Question

A Wheatstone bridge is constructed using a \(1.00-\mathrm{m}\) -long Nichrome wire (the purple line in the figure) with a conducting contact that can slide along the wire. A resistor, \(R_{1}=100 . \Omega\), is placed on one side of the bridge, and another resistor, \(R\), of unknown resistance, is placed on the other side. The contact is moved along the Nichrome wire, and it is found that the ammeter reading is zero for \(L=25.0 \mathrm{~cm} .\) Knowing that the wire has a uniform cross section throughout its length, determine the unknown resistance.

Short answer

Answer: The unknown resistance in the Wheatstone bridge is 300Ω.

Step-by-step solution

Write the balanced condition for the Wheatstone Bridge

The balanced condition of the Wheatstone bridge states that the ratio of the resistances in the two branches of the bridge is equal. That is: \(\dfrac{R_{A}}{R_{B}}=\dfrac{R_{1}}{R}\) Here, \(R_A\) and \(R_B\) are the resistances of the segments of the Nichrome wire having lengths \(L\) and \((1.00 - L)\) respectively.

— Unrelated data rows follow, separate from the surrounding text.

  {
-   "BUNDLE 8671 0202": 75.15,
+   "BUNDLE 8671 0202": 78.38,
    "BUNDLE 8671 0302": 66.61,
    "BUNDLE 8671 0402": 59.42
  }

Find resistance of Nichrome wire segments

Now, let's write the resistance formula for a wire and find the resistances of the two segments of the Nichrome wire in terms of their lengths: \(R_{A}=\frac{\rho L}{A}\) and \(R_{B}=\frac{\rho(1.00-L)}{A}\) Here, \(\rho\) is the resistivity of the Nichrome wire, which remains constant throughout the wire, and \(A\) is the cross-sectional area of the wire. Since the entire wire has a uniform cross section, \(A\) is the same for both segments.

Substitute expressions for wire resistances

Now, substitute the expressions for \(R_A\) and \(R_B\) found in step 2 back into the balanced condition equation found in step 1: \(\frac{\frac{\rho L}{A}}{\frac{\rho(1.00-L)}{A}} = \frac{100\Omega}{R}\)

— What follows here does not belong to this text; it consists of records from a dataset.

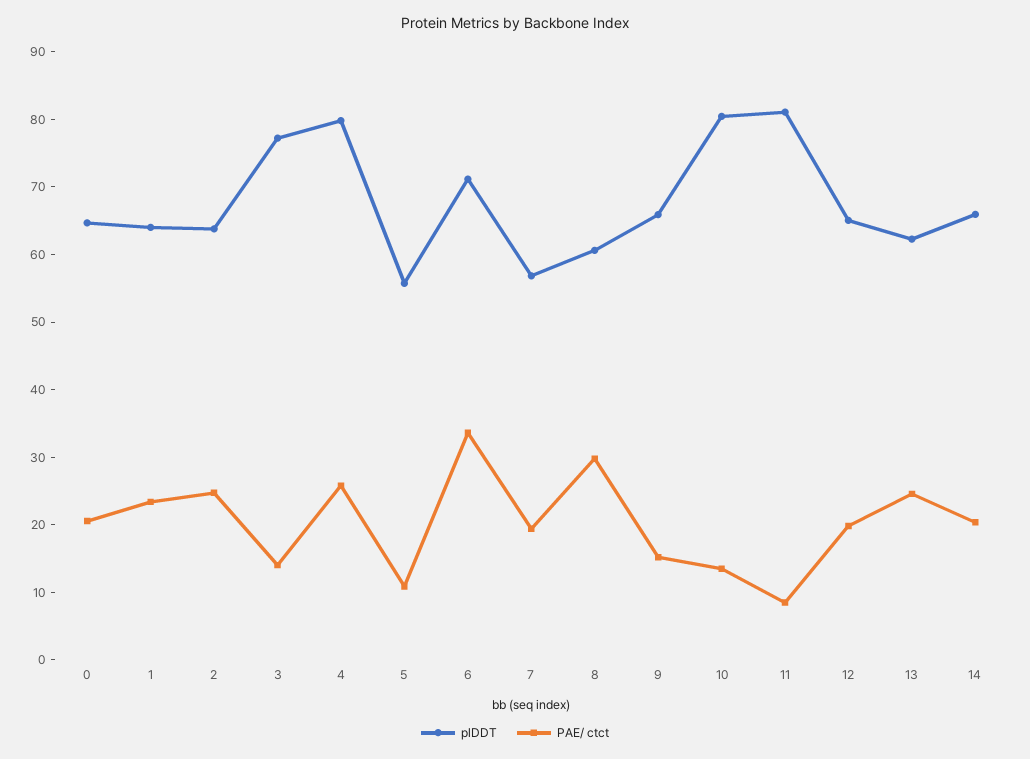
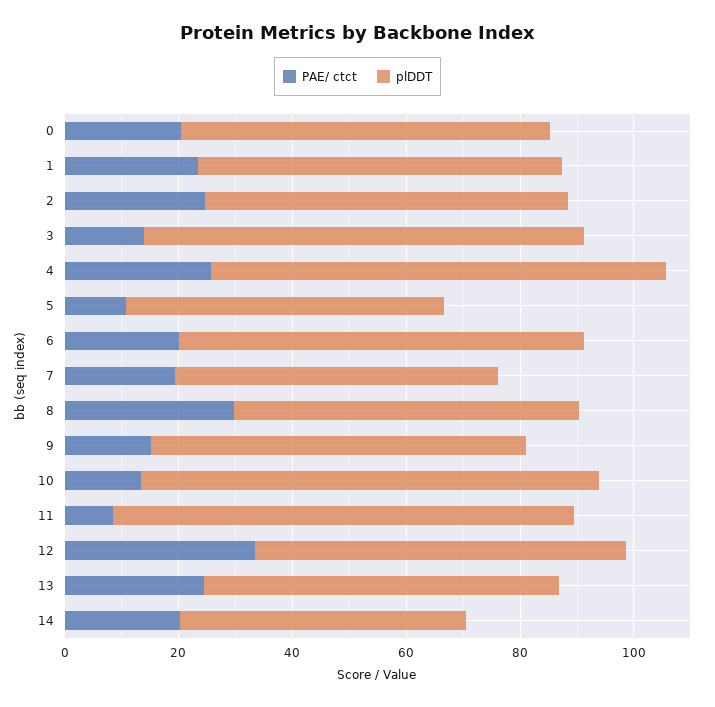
  {
    "plDDT": {
      "0": 64,
      "1": 64,
      "2": 64,
      "3": 78,
      "4": 80,
      "5": 56,
      "6": 72,
      "7": 56,
      "8": 60,
      "9": 66,
      "10": 80,
      "11": 82,
      "12": 66,
      "13": 62,
-     "14": 66
+     "14": 50
    },
    "PAE/ ctct": {
      "0": 20,
      "1": 24,
      "2": 24,
      "3": 14,
      "4": 26,
      "5": 10,
-     "6": 34,
+     "6": 20,
      "7": 20,
      "8": 30,
      "9": 16,
      "10": 14,
      "11": 8,
-     "12": 20,
+     "12": 35,
      "13": 24,
      "14": 20
    }
  }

Simplify the equation and solve for the unknown resistance

Simplify the previous equation and solve for the unknown resistance \(R\): \(\frac{L}{1.00-L} = \frac{100\Omega}{R}\) We're given that \(L = 25.0\ \text{cm} = 0.250\ \text{m}\). Substitute this value into the equation and solve for \(R\): \(\frac{0.250}{1.00 - 0.250} = \frac{100\Omega}{R}\) Rearrange the equation to isolate \(R\): \(100\Omega \cdot \frac{1.00 - 0.250}{0.250} = R\) Calculate R: \(100\Omega \cdot \frac{0.75}{0.250} = R\) \(R = 300\Omega\) The unknown resistance in the Wheatstone bridge is \(300\Omega\).